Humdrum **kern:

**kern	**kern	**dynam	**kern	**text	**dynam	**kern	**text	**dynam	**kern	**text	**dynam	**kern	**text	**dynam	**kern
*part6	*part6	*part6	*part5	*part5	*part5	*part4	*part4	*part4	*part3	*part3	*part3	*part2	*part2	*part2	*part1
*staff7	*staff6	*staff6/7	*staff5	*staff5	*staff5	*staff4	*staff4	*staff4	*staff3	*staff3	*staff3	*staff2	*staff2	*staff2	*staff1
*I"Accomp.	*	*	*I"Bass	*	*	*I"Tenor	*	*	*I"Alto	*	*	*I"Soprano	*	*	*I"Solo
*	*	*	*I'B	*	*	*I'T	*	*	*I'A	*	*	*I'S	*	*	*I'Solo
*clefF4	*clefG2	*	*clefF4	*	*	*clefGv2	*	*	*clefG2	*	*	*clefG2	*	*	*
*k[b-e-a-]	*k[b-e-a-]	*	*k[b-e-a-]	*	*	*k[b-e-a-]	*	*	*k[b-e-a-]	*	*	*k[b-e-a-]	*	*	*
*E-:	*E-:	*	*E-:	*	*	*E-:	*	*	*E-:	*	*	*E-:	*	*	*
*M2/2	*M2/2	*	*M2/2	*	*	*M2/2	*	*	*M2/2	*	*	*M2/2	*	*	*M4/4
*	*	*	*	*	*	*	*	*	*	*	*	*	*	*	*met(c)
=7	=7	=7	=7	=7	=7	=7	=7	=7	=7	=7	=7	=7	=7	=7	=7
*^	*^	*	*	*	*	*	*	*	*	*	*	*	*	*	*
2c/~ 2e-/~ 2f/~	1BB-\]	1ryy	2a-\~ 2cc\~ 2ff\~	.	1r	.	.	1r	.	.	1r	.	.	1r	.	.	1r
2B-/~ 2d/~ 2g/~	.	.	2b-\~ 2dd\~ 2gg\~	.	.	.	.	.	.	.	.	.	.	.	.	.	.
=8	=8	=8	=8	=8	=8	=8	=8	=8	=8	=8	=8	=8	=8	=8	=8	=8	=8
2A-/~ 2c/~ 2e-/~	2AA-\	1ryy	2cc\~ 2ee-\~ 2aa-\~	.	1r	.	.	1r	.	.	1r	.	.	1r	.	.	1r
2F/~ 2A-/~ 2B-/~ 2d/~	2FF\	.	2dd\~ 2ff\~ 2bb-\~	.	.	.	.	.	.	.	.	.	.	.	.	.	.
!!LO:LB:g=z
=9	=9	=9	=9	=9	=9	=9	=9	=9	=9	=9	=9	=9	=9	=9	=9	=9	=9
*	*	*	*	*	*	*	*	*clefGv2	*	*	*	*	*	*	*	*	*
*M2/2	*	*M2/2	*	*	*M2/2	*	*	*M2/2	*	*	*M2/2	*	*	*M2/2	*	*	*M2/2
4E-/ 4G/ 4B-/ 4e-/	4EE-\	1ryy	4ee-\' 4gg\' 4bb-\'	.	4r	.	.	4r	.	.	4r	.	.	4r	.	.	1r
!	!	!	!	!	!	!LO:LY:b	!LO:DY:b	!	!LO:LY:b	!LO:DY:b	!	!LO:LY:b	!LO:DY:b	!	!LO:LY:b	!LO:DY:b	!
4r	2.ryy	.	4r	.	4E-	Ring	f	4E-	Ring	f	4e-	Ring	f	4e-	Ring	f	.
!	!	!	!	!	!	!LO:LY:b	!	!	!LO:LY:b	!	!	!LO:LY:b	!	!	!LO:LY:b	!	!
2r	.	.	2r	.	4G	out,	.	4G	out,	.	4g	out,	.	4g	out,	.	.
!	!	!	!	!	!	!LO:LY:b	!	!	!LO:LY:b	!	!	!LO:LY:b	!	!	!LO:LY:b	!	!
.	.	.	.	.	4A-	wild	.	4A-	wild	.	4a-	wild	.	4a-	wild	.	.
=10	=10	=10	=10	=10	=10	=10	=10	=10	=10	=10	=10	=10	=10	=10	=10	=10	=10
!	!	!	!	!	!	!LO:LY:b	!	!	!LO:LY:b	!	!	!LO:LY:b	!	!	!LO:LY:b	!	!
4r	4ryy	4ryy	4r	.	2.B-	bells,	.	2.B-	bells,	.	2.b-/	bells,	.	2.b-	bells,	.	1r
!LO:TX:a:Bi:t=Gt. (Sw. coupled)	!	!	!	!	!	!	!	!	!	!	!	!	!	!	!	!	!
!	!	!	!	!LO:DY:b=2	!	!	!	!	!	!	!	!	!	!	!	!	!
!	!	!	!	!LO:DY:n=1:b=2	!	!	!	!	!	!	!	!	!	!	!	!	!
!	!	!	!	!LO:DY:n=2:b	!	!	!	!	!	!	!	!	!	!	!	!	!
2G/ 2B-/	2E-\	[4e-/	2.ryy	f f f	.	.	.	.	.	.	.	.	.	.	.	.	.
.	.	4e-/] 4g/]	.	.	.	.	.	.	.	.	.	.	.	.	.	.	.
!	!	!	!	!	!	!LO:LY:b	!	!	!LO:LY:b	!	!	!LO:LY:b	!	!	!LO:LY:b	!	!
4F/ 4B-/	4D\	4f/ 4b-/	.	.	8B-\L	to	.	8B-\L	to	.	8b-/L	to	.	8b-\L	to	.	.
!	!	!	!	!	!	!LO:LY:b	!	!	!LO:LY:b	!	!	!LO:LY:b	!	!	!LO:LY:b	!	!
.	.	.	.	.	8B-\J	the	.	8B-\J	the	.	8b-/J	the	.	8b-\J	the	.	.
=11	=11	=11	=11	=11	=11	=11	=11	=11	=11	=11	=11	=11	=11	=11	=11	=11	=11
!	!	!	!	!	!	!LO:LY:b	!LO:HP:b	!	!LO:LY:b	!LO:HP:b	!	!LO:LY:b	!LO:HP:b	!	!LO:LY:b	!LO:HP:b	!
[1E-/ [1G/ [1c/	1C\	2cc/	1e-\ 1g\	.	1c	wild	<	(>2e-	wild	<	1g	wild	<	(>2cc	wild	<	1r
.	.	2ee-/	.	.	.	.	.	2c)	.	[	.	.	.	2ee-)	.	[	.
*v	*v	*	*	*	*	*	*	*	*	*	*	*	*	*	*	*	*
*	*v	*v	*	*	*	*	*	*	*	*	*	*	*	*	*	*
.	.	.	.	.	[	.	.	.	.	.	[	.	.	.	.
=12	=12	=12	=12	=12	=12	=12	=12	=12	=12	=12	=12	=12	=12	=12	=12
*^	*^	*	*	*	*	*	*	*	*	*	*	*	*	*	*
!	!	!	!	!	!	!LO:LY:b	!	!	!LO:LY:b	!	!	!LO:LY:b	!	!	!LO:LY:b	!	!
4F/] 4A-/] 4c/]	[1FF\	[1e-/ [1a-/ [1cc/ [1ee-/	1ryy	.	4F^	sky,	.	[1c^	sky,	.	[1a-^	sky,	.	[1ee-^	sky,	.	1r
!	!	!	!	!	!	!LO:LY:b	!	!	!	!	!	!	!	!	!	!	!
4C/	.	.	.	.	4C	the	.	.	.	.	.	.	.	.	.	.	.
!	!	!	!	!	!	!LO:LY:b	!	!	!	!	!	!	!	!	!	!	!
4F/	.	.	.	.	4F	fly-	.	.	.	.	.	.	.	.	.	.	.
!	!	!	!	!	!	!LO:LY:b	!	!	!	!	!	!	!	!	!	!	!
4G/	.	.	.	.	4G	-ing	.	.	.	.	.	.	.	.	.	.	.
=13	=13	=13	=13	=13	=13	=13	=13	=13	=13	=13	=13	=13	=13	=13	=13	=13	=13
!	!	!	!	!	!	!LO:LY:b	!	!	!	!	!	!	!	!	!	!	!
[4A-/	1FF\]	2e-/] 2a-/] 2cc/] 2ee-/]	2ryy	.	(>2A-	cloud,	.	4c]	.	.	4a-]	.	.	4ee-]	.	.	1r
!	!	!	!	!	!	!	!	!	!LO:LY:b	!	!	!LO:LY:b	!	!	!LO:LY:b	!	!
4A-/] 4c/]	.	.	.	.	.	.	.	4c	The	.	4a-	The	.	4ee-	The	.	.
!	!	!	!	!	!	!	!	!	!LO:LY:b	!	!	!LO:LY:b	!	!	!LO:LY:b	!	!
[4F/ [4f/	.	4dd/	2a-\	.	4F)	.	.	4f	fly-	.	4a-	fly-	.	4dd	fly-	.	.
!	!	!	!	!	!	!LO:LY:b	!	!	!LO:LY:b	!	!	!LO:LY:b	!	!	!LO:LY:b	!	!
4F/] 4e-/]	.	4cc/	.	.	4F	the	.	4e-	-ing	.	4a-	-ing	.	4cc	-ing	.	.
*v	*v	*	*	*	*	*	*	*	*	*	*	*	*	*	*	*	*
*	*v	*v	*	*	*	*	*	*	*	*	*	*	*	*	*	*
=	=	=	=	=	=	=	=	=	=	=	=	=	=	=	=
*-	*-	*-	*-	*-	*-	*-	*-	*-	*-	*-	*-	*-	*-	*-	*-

* [Work to do]: Please tally the lines in the items above that contain the string "Solo", and reply with only the number.

* [Response]: 2